Mit ihrer interdisziplinären und integrativen Vorgehensweise (statt einer einfachen multimodalen/multidisziplinären) und ihrer aktivierenden, das Selbstmanagement fördernden Ausrichtung, intensiviert und vertieft die IMST die Wirksamkeit des therapeutischen Vorgehens bei FMS. Zentrale Bausteine dabei sind eine patientengerechte medizinische und psychologische (Psycho-)Edukation, eine adäquat dosierte Sport- und Bewegungstherapie, ein Entspannungsverfahren und psychotherapeutische Einzel- und Gruppentherapien. Durch Einüben und regelmäßiges Anwenden von Eigenübungen wird das Selbstmanagement im Umgang mit der FMS verbessert. Dabei erhöht sich mit jeder positiven Erfahrung die Selbstwirksamkeitserwartung im Umgang mit dem FMS.

Therapeutische
Grundhaltung

Viele Patienten mit FMS erleben eine jahrlange Odyssee an Untersuchungen und frustranen Behandlungsversuchen, ehe die Diagnose eines FMS gestellt und eine angemessene Therapie eingeleitet wird [8, 13, 19]. Dabei treffen sie nicht selten auf eine mangelnde Akzeptanz und ein unzureichendes Interesse für das FMS auf Seiten einiger Ärzte und Teilen des medizinischen Assistenzpersonals.

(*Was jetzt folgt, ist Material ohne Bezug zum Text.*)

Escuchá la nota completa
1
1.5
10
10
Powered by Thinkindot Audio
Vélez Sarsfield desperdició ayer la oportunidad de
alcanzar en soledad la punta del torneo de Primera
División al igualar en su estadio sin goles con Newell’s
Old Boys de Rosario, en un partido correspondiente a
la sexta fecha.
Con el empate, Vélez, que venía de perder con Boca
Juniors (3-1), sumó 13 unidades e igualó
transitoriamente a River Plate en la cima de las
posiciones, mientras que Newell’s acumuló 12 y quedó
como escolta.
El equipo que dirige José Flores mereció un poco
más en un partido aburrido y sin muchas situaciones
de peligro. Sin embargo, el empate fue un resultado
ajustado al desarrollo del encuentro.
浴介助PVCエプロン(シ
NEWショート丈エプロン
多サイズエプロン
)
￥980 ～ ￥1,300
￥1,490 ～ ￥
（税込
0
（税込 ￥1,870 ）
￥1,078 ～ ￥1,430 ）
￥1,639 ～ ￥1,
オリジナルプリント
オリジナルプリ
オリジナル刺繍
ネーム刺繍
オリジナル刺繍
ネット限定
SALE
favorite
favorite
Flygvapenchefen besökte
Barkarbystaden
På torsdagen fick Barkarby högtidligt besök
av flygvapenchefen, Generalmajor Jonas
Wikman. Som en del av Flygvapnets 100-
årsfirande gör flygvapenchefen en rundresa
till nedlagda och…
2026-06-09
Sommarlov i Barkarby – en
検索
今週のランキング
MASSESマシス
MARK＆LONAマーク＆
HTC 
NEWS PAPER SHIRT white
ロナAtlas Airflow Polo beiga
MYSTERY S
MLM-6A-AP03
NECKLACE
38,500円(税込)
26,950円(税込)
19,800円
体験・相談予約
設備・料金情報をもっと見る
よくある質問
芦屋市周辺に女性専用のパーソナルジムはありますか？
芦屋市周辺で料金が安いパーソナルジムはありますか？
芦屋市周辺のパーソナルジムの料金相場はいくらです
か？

Auch werden nach gestellter Diagnose eines FMS oftmals neu auftretende körperliche Beschwerden voreilig dem FMS zugeordnet. Durch diese Erfahrungen fühlen sich Betroffene mit ihren Beschwerden häufig nicht ernst genommen und abwertend behandelt [1]. Insbesondere vor diesem Hintergrund ist eine professionelle, wertschätzende und empathische Grundhaltung gegenüber dem Patienten mit FMS und die Anerkennung seiner Beschwerden (Grundbotschaft „Jeder Schmerz ist echt!“) [20] von Seiten aller Therapeuten des Schmerzteams von grundlegender Bedeutung für eine tragfähige und erfolgreiche therapeutische Beziehung.